Currently B2C advertising drives about 20% of global revenue for the platform, according to LinkedIn’s own stats. Naturally, it wants to increase that share of ad dollars while maintaining its strong B2B focus.
In fact, the platform’s ad team is “already delivering a lot of healthy growth in that part of the business,” said Tom Pepper, senior director of EMEA and LATAM at LinkedIn — though he didn’t share specific figures.
This expansion is part of a larger trend for LinkedIn, where it’s incorporating features from Instagram, TikTok and even YouTube. As it evolves, it’s becoming a viable alternative for ad spending on those platforms, with new formats like a vertical video feed currently in testing and expected to officially roll out soon, along with creator and user-generated content.
“These [other] platforms are heavily used by B2C companies and now we’re seeing them migrate to LinkedIn to promote their products and services in a new, more casual, engaging environment,” said Lindsey Gamble, associate director of influencer innovation at Later who noted a huge benefit of the app is the fact that it isn’t as oversaturated as other social networks, which provides a real opportunity for B2C marketers to stand out.
And this interest is even present at Cannes Lions this year. Even though the platform’s activation at the advertising conference is all about LinkedIn being “The place to B2B,” Pepper noted that around 30% of the meetings he’s having in Cannes this week are with B2C firms, including luxury brands.
“A lot of the activity we see is high consideration B2C activity,” said Pepper, noting that, while B2C has existed on LinkedIn for a number of years, his team is seeing a growing trend in luxury brands using the platform.
“Brands like Chanel and Richmont have partnerships with us and come to LinkedIn because they see the performance in the channel, particularly in the branding space,” he said. “There’s a growing confidence in the creativity available on LinkedIn, and our own research identified that 72% of marketers felt there is a real boldness to the creativity here.”
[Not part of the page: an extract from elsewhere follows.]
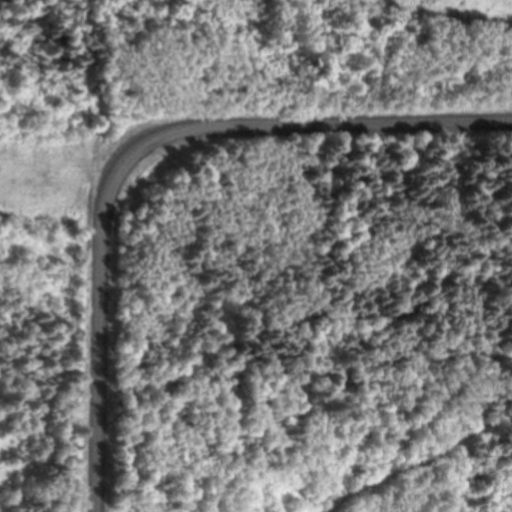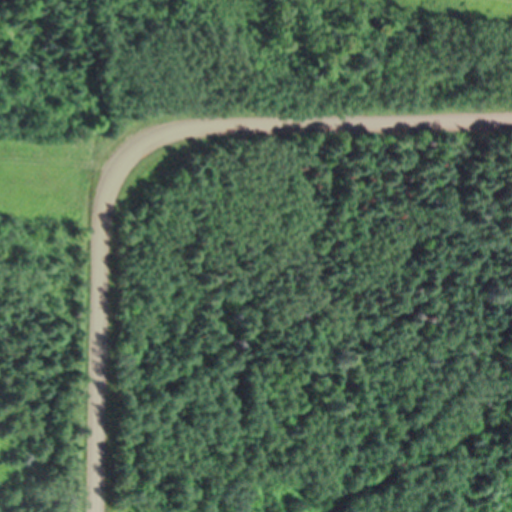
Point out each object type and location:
road: (138, 144)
This confidence stems partly from LinkedIn’s diverse audience, which spans across nearly every industry. Customers aren’t just consumers — they’re professionals. It’s likely that within this audience segment, marketers can find and guide them to the next step in their journey.
“LinkedIn’s algorithms are a lot more personalized now, increasing the chances for organic content from consumer brands to reach relevant people,” Gamble added. “As LinkedIn works more on an interest-based graph, B2C companies can put out content that is likely going to reach the right people based on what they are posting about themselves and reading from others.”
This is indicative of where social media is heading more generally — toward an experience that’s more about watching content based on individual interests. A key difference for LinkedIn, however, is the fact that it would argue that its platform is inherently safer for advertising than other platforms due to its core existence as a professional networking app — users sign up using their real identities along with their job titles and the companies they work for.
“There’s a self-policing that goes on on LinkedIn, that doesn’t necessarily go on on other platforms, because people know that their bosses or potential employers are also on LinkedIn,” said Jasmine Enberg, principal analyst, social media, at eMarketer. “And so they’re more careful about what they post and how they engage with others on the platform.”
This means it’s a lot easier for LinkedIn to convince B2C brands that the platform is valuable to them and that people on it will be receptive to their messages, Gamble said.